Era una noche espesa, cuando Juan escuchó a los gringos. Sus carceleros tuvieron que apechugar y salir al tiroteo. El doc aprovechó así, pa’ agarrar varias dosis de la Tonatiuh, que así le hubo llamado; se colocó un dispositivo, del tamaño de una lata de cheva, en el antebrazo, y tecleó unos números apresurado, mientras afuera danzaba la Santa Muerte. Mas en la premura se le olvidó el espectómetro cuántico —que sí sé de palabrejas—, ¡ajúa!, y que la deja en su pútrida celda a merced de los menchúas.

Tomó una jeringa, se inoculó la sustancia; le supo a metal en la lengua. El aparato sincronizó la frecuencia de esa vibración temporal, y en las neuronas de Amperio, la superposición de partículas empezó. Pero, maldito el destino, cuando la distorsión fragmentaba su cuerpo, un grupo de narcos, seguidos del “General Tezca”, entró en el laboratorio y descubrió la traición.

Las balas no llegaron a su destino, excepto una, que alcanzó la pierna de Juan. Mas no era proyectil de sicarios, sino de un fusil Remington disparado en Celaya. Su tatarabuelo era un hombre de Carranza, y al desconocerlo Juan, parecía más fácil el matarlo: sanseacabó la existencia. Juan apareció junto a un villista que fue embestido por un negro bridón. La herida le ardió en el muslo, y antes de ser aplastado por la caballería, se echó a una zanja cercana, donde bajo un sombrero ensangrentado lloraba un campesino, aferrado a su canana.

Entre cañonazos y jadeos, escuchó cuernos de chivo: diez comandos acompañaban a su apá. “Puta madre, el rastreador”, gruñó Juan, bajo los mugrientos cascos de los rocines. El General era un cabrón, pero de esos muy sesudos, y sabía que si a Juan dejaba vivo, la droga peligraba. El científico puso fecha, sin pensar en consecuencias; enterró la aguja, oyendo al Tezca vociferando su apellido. Dejó correr la tona hasta que sus huesos aparecieron frente a la pirámide del sol, aunque de titanio era, iluminada por enormes reflectores, y en su falda un escuadrón de guerreros águila preparó sus macuahuitles de grafeno, cuyos filos de plasma iluminaban las hápticas plumas del tocado. Los soldados vieron al doctor aparecer desde el vacío, con las manos extendidas. Un mexica blandió su arma, que se extendía como una serpiente sin fin, pero no alcanzó a Juan sino a un sicario, que se materializó justo cuando el otro ya se iba. Al toque de un holográfico caracol, los hombres del General sufrieron la masacre. El apá fue el último en morir. Mil cuatrocientos años atrás, el cártel fue exterminado.

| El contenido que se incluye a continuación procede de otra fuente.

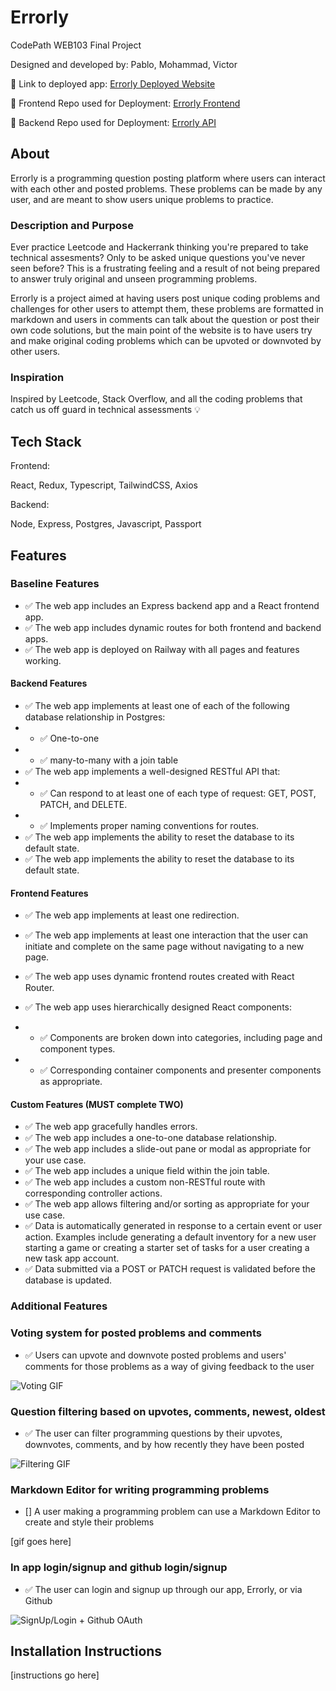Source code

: # Errorly

CodePath WEB103 Final Project

Designed and developed by: Pablo, Mohammad, Victor

🔗 Link to deployed app:
[Errorly Deployed Website](https://errorly-frontend.vercel.app/)

🔗 Frontend Repo used for Deployment:
[Errorly Frontend](https://github.com/Valx01P/ErrorlyFrontend)

🔗 Backend Repo used for Deployment:
[Errorly API](https://github.com/Valx01P/ErrorlyAPI)

## About

Errorly is a programming question posting platform where users can interact with each other and posted problems.
These problems can be made by any user, and are meant to show users unique problems to practice.

### Description and Purpose

Ever practice Leetcode and Hackerrank thinking you're prepared to take technical assesments? Only to be asked unique questions you've never seen before?
This is a frustrating feeling and a result of not being prepared to answer truly original and unseen programming problems.

Errorly is a project aimed at having users post unique coding problems and challenges for other users to attempt them,
these problems are formatted in markdown and users in comments can talk about the question or post their own code solutions, but the
main point of the website is to have users try and make original coding problems which can be upvoted or downvoted by other users.


### Inspiration

Inspired by Leetcode, Stack Overflow, and all the coding problems that catch us off guard in technical assessments 💡

## Tech Stack

Frontend:

React, Redux, Typescript, TailwindCSS, Axios

Backend:

Node, Express, Postgres, Javascript, Passport

## Features

### Baseline Features

- ✅ The web app includes an Express backend app and a React frontend app.
- ✅ The web app includes dynamic routes for both frontend and backend apps.
- ✅ The web app is deployed on Railway with all pages and features working.

#### Backend Features 

- ✅ The web app implements at least one of each of the following database relationship in Postgres:
- * ✅ One-to-one
- * ✅ many-to-many with a join table
- ✅ The web app implements a well-designed RESTful API that:
-  * ✅ Can respond to at least one of each type of request: GET, POST, PATCH, and DELETE.
- * ✅ Implements proper naming conventions for routes.
- ✅ The web app implements the ability to reset the database to its default state.
- ✅ The web app implements the ability to reset the database to its default state.

#### Frontend Features 

- ✅ The web app implements at least one redirection.
- ✅ The web app implements at least one interaction that the user can initiate and complete on the same page without navigating to a new page.
- ✅ The web app uses dynamic frontend routes created with React Router.
- ✅ The web app uses hierarchically designed React components:

- * ✅ Components are broken down into categories, including page and component types.
- * ✅ Corresponding container components and presenter components as appropriate.


#### Custom Features (MUST complete TWO)

- ✅ The web app gracefully handles errors.
- ✅ The web app includes a one-to-one database relationship.
- ✅ The web app includes a slide-out pane or modal as appropriate for your use case.
- ✅ The web app includes a unique field within the join table.
- ✅ The web app includes a custom non-RESTful route with corresponding controller actions.
- ✅ The web app allows filtering and/or sorting as appropriate for your use case.
- ✅ Data is automatically generated in response to a certain event or user action. Examples include generating a default inventory for a new user starting a game or creating a starter set of tasks for a user creating a new task app account.
- ✅ Data submitted via a POST or PATCH request is validated before the database is updated.

### Additional Features

### Voting system for posted problems and comments

- ✅ Users can upvote and downvote posted problems and users' comments for those problems as a way of giving feedback to the user

![Voting GIF](https://i.imgur.com/VLC7Ymj.gif)

### Question filtering based on upvotes, comments, newest, oldest

- ✅ The user can filter programming questions by their upvotes, downvotes, comments, and by how recently they have been posted

![Filtering GIF](https://i.imgur.com/IV1utHr.gif)

### Markdown Editor for writing programming problems

- [] A user making a programming problem can use a Markdown Editor to create and style their problems

[gif goes here]

### In app login/signup and github login/signup

- ✅ The user can login and signup up through our app, Errorly, or via Github

![SignUp/Login + Github OAuth](https://i.imgur.com/oqPgdpK.gif)


## Installation Instructions

[instructions go here]
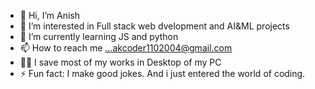 - 👋 Hi, I’m Anish
- 👀 I’m interested in Full stack web dvelopment and AI&ML projects
- 🌱 I’m currently learning JS and python
- 📫 How to reach me ...akcoder1102004@gmail.com
- 👨‍💻 I save most of my works in Desktop of my PC
- ⚡ Fun fact: I make good jokes. And i just entered the world of coding.

<!---
Anishkumar100/Anishkumar100 is a ✨ special ✨ repository because its `README.md` (this file) appears on your GitHub profile.
You can click the Preview link to take a look at your changes.
--->
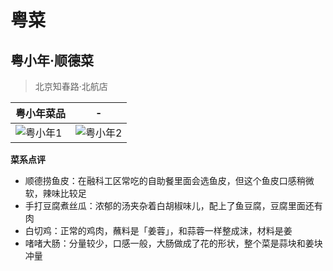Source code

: # 粤菜

## 粤小年·顺德菜

> 北京知春路·北航店

| 粤小年菜品 | - |
| -- | -- |
| ![粤小年1](yuexiaonian-1.jpg) | ![粤小年2](yuexiaonian-2.jpg) |


**菜系点评**

- 顺德捞鱼皮：在融科工区常吃的自助餐里面会选鱼皮，但这个鱼皮口感稍微软，辣味比较足
- 手打豆腐煮丝瓜：浓郁的汤夹杂着白胡椒味儿，配上了鱼豆腐，豆腐里面还有肉
- 白切鸡：正常的鸡肉，蘸料是「姜蓉」，和蒜蓉一样整成沫，材料是姜
- 啫啫大肠：分量较少，口感一般，大肠做成了花的形状，整个菜是蒜块和姜块冲量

En la ribera del tiempo, Juan temblaba. Era la sobredosis que venía. Su cuerpo fue abriéndose entre espirales y memorias: vio Tenochtitlán celebrando el sacrifico de Cortés, la Decena Victoriosa, esvásticas ondeando en Palacio Nacional, y gigantes construyendo el Templo de la cruz.

Cuentan que retrocedió hasta convertirse en el mismo Quetzalcóatl; otros aseguran que regresó para matar a su tatarabuelo y nunca hubo Juan ni tona. Lo cierto es que lo vieron en todas las historias: asesinó a Villa, se proclamó emperador, fue amante de Nahui Olin sin dejarla caer en la locura.

Ya con esto me despido, apreciados terrenales: sepan que la riqueza radica en lo finito de la vida, y que como Juan nos enseñó: la salvación está en la huida.